Terancam Bangkrut, Stefan Pierer Resmi Tinggalkan KTM

SIDNEY – Stefan Pierer resmi mengundurkan diri sebagai Chief Executive Officer (CEO) Pierer Mobility Group (PMG) dan KTM AG.
Namun, ia akan masih pada kedua perusahaan sebagai Co-Chief Executive Officer (Co-CEO) untuk Gottfried Nuemeister, yang digunakan bergabung dengan PMG sebagai Co-Chief Executive Officer tahun lalu.
“Stefan Pierer akan menyerahkan peran ketua eksekutif Pierer Mobility AG kemudian KTM AG terhadap Gottfried Neumeister,” menurut pernyataan PMG. Ditambahkannya bahwa Pierer “akan terus mengupayakan [Neumeister] sebagai Co-CEO selama proses restrukturisasi.”

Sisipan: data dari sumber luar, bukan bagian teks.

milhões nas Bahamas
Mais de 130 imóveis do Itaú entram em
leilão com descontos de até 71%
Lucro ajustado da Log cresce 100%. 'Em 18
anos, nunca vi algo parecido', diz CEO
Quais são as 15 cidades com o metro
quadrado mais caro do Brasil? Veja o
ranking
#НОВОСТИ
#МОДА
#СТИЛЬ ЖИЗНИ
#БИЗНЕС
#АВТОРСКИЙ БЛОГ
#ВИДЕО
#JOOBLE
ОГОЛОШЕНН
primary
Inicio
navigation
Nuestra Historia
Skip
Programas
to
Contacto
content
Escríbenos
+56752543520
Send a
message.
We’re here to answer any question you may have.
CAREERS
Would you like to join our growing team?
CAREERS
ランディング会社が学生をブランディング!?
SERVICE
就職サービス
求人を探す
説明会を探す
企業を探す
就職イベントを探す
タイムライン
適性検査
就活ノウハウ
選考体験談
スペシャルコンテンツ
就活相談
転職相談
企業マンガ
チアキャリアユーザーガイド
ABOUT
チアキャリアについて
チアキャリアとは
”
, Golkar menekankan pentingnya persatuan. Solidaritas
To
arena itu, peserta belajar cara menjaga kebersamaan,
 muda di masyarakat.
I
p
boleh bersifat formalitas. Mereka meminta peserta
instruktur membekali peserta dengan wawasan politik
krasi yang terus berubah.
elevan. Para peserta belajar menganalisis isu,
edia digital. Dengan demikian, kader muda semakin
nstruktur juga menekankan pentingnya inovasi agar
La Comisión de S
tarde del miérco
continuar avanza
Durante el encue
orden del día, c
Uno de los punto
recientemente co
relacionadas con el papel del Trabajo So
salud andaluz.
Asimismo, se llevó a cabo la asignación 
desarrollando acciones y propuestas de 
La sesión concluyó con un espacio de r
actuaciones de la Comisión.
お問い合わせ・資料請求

Terkait dengan pengumuman pengunduran dirinya dari jabatan CEO, Pierer mengatakan: “Bagi saya, KTM lebih banyak dari sekadar perusahaan – ini adalah gairah, misi, juga keluarga.
“Keputusan untuk menyerahkan kepemimpinan bukanlah tindakan yang digunakan mudah. “Saya benar-benar yakin bahwa Gottfried Neumeister, dengan visi ke depan serta komitmen strategisnya, adalah pilihan yang tersebut tepat untuk menjadi pemimpin KTM menuju masa depan.”
Gottfried Neumeister menambahkan: “Stefan Pierer telah lama menciptakan perusahaan unik yang mana mencerminkan semangat juga jiwa pionir semua karyawan. Saya menganggapnya sebagai tugas saya untuk mempertahankan warisan ini juga sekaligus memulai langkah baru.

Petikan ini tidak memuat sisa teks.